We had two days to set the curriculum and prepare the workshop, which consisted of a flurry of planning and building and testing and learning our way around the town. By the time the participants arrived, we had lots for them to do over the next three days. The workshop began by teaching participants various skills in bicycle repair and maintenance from spoking a wheel (taught by Bernard) to fixing a flat (taught by Daniel). The sessions were run in the local language of Acholi, so we worked alongside translators from Caritas.
After that, we looked at how power can be taken from a bicycle by looking at a few different technologies including a charcoal crusher and a peanut butter maker. Then, we asked the participants to brainstorm some different ideas for projects and then we set the teams. One team wanted to make a water cart to attach to the back of a bicycle, another team was working on a bicycle blender for making juice locally, another team was working on a cassava grater and the fourth team was working on a millet and sorghum thresher.

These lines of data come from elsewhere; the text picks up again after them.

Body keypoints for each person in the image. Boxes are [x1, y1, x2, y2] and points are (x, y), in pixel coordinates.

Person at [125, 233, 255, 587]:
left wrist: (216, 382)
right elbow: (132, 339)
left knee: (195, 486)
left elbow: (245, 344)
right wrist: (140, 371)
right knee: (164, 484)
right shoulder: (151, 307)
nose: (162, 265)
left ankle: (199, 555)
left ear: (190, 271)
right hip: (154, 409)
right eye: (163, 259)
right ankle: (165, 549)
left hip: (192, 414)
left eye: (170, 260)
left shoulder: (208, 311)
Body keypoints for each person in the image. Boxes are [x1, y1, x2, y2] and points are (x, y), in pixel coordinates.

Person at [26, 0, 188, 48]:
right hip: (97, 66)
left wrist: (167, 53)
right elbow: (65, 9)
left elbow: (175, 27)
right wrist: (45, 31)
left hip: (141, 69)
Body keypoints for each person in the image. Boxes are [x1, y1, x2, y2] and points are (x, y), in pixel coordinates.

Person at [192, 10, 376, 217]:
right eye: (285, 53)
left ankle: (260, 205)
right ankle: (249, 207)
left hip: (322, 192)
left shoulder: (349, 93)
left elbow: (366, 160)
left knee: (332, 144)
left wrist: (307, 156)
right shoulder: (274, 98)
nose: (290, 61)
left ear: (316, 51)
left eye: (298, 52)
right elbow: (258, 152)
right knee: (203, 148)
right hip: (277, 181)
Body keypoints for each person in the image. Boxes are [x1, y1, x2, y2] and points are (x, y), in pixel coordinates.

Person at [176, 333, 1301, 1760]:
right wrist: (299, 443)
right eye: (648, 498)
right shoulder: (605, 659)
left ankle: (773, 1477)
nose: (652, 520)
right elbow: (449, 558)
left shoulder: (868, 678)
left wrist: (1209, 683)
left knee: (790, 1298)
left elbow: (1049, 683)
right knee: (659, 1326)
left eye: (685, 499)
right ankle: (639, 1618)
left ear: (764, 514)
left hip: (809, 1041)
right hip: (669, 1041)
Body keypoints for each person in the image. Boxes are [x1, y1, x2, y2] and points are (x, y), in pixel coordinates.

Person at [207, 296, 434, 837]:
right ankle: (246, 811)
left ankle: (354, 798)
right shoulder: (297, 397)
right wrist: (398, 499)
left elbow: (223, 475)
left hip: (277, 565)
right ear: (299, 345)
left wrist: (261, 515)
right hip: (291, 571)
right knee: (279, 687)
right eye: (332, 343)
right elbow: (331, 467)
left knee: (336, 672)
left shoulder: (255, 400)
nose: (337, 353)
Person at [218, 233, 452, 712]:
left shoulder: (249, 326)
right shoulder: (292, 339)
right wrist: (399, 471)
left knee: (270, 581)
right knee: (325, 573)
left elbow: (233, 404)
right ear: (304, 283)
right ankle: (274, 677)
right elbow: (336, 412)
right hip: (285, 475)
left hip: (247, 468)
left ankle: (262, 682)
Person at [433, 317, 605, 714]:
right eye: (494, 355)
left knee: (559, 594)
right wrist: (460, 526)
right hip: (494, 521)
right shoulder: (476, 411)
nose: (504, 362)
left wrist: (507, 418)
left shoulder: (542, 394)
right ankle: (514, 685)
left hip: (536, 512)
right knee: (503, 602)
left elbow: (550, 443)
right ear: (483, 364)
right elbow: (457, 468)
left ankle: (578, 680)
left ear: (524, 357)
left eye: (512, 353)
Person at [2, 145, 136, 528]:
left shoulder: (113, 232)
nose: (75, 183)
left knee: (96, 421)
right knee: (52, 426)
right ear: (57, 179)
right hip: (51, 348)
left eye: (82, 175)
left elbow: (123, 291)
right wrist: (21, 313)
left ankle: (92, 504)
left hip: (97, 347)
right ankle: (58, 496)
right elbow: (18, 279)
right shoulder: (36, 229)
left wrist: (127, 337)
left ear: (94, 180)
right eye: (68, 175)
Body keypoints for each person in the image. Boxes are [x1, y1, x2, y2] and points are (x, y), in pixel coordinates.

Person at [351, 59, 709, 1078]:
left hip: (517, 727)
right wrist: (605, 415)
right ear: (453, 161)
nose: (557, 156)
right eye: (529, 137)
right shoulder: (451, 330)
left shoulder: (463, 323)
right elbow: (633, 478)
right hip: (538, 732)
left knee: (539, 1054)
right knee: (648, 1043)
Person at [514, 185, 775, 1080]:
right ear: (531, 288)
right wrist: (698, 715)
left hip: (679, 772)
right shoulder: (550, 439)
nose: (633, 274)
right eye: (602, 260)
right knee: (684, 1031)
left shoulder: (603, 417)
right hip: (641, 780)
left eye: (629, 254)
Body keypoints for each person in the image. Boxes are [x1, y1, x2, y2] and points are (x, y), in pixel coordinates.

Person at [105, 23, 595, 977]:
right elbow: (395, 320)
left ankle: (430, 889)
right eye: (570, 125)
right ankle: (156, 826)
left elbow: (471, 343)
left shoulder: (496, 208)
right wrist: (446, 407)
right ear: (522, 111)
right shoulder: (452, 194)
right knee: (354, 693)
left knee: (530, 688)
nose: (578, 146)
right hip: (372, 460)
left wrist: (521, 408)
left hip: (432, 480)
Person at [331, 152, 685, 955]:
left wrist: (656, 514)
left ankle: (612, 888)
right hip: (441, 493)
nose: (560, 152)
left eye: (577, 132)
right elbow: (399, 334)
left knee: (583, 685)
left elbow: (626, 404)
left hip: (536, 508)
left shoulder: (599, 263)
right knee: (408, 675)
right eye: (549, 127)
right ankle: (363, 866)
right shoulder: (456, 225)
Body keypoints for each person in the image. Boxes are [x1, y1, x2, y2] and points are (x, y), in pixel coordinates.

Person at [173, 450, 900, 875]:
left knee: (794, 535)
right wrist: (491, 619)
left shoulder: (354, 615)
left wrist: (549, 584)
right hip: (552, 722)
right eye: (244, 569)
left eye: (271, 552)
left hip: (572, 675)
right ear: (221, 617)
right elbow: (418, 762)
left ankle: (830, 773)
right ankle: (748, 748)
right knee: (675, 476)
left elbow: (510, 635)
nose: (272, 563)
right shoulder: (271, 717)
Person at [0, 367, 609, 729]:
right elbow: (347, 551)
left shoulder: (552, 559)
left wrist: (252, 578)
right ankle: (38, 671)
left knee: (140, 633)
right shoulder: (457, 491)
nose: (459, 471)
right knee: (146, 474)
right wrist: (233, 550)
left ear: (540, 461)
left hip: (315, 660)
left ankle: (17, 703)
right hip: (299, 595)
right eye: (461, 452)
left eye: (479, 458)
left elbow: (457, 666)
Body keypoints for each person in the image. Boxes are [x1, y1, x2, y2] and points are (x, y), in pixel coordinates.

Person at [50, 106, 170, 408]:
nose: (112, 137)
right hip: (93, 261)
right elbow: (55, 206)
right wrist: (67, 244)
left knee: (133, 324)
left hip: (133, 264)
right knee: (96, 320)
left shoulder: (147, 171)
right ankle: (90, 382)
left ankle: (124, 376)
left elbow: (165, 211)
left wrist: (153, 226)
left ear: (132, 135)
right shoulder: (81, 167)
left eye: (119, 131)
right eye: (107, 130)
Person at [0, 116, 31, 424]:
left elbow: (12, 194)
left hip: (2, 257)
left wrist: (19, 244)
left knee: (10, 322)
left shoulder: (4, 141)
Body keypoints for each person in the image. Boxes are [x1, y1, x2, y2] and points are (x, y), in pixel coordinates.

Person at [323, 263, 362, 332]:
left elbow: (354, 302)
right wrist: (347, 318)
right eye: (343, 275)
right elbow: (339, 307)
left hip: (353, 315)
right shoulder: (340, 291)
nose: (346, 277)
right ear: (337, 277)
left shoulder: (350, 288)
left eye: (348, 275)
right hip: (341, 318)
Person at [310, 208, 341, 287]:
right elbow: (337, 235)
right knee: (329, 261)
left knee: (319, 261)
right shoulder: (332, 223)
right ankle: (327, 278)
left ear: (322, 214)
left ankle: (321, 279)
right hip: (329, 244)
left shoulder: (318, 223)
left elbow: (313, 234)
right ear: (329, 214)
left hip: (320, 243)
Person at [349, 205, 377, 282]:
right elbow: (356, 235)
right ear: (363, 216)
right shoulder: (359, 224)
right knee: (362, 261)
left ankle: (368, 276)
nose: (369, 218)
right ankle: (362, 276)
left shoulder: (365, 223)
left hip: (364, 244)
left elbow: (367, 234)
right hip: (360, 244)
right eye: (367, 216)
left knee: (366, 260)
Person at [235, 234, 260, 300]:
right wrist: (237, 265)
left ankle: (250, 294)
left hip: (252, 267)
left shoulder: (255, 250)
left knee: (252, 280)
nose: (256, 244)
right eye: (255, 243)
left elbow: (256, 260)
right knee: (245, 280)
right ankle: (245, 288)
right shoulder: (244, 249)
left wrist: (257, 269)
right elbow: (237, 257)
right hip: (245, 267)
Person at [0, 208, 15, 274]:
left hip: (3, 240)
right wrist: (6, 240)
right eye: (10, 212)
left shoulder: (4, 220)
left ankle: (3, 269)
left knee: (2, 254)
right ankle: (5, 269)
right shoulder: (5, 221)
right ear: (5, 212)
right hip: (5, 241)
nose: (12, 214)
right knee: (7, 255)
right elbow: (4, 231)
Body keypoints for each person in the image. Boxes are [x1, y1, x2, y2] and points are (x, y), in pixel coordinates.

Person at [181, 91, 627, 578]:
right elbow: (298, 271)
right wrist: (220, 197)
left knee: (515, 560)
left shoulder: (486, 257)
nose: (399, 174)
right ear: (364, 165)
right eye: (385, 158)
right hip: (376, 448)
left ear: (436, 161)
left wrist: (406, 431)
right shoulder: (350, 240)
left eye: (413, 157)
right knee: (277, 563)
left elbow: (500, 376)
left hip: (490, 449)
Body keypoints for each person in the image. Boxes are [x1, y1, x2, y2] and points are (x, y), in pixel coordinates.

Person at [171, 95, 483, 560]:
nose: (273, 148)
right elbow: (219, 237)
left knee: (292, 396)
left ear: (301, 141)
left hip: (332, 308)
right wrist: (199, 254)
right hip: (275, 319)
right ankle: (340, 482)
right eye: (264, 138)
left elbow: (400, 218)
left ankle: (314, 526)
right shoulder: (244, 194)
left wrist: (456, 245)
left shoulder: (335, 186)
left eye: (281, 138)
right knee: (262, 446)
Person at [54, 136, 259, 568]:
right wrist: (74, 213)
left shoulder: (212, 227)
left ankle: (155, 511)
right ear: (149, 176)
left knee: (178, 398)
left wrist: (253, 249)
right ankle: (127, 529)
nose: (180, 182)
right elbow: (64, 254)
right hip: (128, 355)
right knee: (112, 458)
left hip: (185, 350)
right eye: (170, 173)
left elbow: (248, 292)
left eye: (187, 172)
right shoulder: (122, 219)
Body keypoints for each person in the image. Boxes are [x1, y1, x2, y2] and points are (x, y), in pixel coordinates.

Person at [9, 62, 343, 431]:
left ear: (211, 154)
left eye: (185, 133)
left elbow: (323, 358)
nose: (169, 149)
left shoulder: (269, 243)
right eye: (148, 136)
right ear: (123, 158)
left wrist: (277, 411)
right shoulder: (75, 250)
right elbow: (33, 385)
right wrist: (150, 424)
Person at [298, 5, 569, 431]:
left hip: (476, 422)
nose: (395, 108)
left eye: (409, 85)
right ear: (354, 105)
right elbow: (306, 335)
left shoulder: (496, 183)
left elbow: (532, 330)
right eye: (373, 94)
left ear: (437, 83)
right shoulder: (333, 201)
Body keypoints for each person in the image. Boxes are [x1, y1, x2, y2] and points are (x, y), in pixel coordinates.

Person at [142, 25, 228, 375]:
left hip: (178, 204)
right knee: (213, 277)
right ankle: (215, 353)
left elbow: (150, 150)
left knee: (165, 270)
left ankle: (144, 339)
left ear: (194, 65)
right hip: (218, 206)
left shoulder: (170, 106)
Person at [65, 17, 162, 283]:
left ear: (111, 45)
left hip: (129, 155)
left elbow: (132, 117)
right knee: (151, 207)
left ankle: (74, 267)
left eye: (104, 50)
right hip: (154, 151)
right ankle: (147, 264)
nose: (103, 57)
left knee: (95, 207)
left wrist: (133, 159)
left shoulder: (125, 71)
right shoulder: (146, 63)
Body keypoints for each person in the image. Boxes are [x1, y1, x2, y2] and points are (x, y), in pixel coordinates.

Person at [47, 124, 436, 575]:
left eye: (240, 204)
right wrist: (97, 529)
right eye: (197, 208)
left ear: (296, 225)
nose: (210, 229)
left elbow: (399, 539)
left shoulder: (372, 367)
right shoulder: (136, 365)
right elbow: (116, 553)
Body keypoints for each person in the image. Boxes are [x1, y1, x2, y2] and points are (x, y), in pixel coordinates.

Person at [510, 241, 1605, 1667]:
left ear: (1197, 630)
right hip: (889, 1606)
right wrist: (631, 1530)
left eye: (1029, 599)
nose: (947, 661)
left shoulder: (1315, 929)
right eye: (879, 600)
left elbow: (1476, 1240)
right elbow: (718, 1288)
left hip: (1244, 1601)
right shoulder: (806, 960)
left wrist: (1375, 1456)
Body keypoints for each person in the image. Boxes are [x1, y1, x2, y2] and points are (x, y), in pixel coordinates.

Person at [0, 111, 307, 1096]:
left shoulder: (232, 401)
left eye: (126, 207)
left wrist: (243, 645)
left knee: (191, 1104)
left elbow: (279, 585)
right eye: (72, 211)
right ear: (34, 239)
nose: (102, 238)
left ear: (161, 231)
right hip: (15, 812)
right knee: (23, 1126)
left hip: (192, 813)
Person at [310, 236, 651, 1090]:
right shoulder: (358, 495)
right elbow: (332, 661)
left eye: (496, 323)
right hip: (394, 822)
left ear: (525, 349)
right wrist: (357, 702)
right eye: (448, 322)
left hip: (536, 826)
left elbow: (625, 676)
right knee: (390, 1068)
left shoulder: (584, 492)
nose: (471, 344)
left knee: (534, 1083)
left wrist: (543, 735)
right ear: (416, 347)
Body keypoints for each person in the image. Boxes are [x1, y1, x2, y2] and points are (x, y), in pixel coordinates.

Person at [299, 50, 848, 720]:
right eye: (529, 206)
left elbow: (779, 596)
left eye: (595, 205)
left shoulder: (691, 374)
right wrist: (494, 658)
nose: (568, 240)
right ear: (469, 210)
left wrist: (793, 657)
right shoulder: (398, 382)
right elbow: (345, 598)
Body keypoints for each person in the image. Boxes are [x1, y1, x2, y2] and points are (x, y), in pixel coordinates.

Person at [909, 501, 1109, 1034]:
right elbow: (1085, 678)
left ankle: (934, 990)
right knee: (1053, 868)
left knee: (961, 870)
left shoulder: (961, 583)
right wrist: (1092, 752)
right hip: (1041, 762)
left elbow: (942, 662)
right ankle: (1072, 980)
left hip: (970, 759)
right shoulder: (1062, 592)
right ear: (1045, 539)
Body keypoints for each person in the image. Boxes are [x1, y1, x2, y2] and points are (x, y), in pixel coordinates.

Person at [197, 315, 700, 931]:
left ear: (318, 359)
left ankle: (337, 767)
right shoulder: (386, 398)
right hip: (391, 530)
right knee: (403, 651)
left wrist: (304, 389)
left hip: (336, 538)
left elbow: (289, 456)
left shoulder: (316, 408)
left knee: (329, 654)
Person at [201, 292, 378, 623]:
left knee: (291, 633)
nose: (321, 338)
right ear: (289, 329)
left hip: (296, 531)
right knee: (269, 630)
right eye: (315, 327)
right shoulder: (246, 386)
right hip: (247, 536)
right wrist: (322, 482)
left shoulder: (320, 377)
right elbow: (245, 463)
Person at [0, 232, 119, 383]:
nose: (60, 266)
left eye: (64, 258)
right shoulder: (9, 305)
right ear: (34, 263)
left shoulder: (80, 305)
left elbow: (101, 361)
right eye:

The participants had already learned about the design process before, so we were able to move straight into information gathering and idea generation. Over the next two days, we worked tirelessly to produce working prototypes, fueled by hearty Ugandan cuisine. We took a short break on the second day to look at different GCS technologies, which the participants really enjoyed. By the time that we were running the showcase at the end of the workshop, people were already planning businesses around the prototypes that they had designed and were figuring out how they could use their profits to build more bicycle machines.
There’s still some work to be done on the final designs. The blender was leaking a little bit and it was difficult to find dried sorghum for testing the thresher. Still, it was really amazing to see everything that people accomplished and to be a part of the whole process. It was also wonderful to work with such friendly and caring people.